The deals include no wage increases, but bring the total increase in state spending on employee health coverage to $60 million over the next two years, according to Ted Hong, the state's chief negotiator.
"There's been zero increase in wages, but while that's true, the cost to the taxpayers of the state has gone up substantially," Lingle said.
The HSTA and HGEA extensions are for one year, while the UPW deal covers two years. Only the HGEA agreement allows a strike, on 30 days' written notice.
All 13 of the state's collective bargaining units had sought pay increases for the 57,000 state and county employees they represent. Their contracts were scheduled to expire June 30.
Two units, covering correctional and police officers, are awaiting decisions by arbitrators. The rest have reached new agreements, extended previous contracts or obtained arbitrated settlements.
Lingle yesterday said negotiations with the unions kept a more respectful tone than in previous years, with an understanding that the state is undergoing difficult financial times.
"It had always seemed to me that there was unnecessary rancor and a lack of dignity in the process," Lingle said. "It really wasn't necessary, and I think it wasn't in the best interest of the state. While we know we aren't going to agree on everything, we think there's a way to disagree that is still respectful of both sides."
HGEA Executive Director Russell Okata said dealing with the first Republican administration in decades had not been tremendously different.
"Negotiations are always give-and-take," he said. "Principals may change, but whether it's a donkey or an elephant, it seems like it's the same pace. I think it's really unfair to our negotiating teams, because it creates too much uncertainty."

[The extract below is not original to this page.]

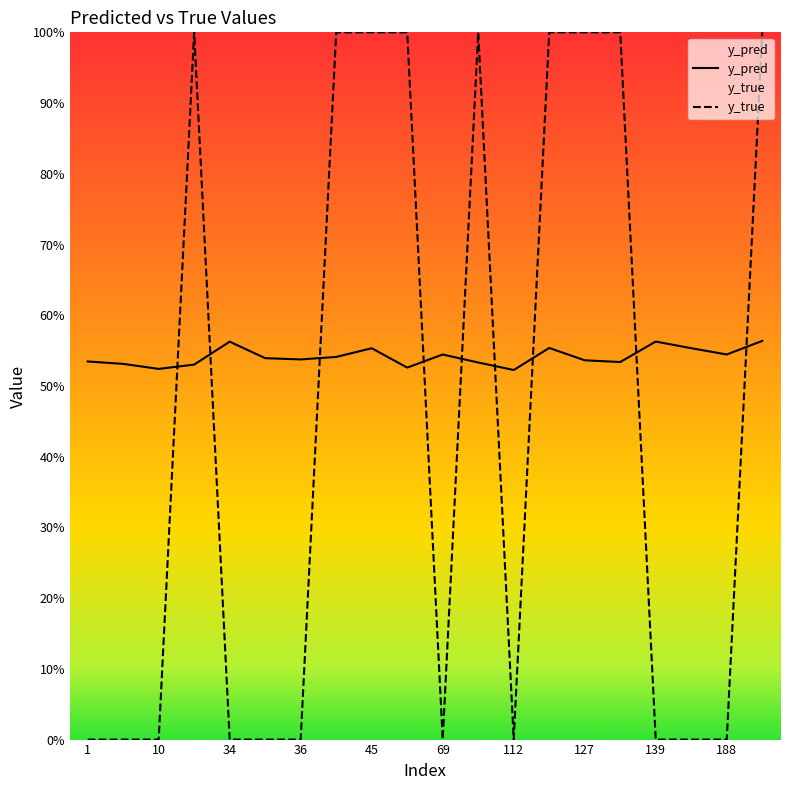

Which label corresponds to the largest value in the chart?

23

But Okata agreed it was not a time to demand a new contract and pay increases.
"This extension recognizes that a settlement is not possible when the world's economy not just Hawai'i's is impacted by the Iraqi war, the threat of SARS on tourism, the stock market and other forces beyond Hawai'i's control," he said.
The state is shifting from an employee health insurance system in which each union administers its own plan to a single, state-run plan called the Employee Union Trust Fund.
Lingle said the change was not responsible for rising costs, but health insurance coverage is growing more expensive for everyone.
"In fact, I think the transfer to the EUTF probably in total saved us $10 million over what it would have been had we stuck with the previous system," she said.
Hong said the state's contribution for health coverage would be locked in for two years, though some of the contracts are for one year.
The state said in a written summary of the contract extensions that the deal would maintain the same level of classroom instructional time, and teacher demands for more time away from students had been rejected.
HSTA executive director Joan Husted said that mischaracterized the union's position.
"The association never proposed that instructional time be reduced in schools," she said. "We had issues with leave time, but we have worked that out to our satisfaction."
The state reached a partial contract settlement Thursday with the University of Hawai'i Professional Assembly.
The agreement does not include salary hikes but covers increased health insurance premiums. It allows university faculty and staff to strike, but union officials have said there is little chance that would happen.
Hawai'i's teachers struck for three weeks in April 2001 before ratifying a contract that included raises totaling 18.5 percent over two years.
UPW officials could not be reached for comment yesterday.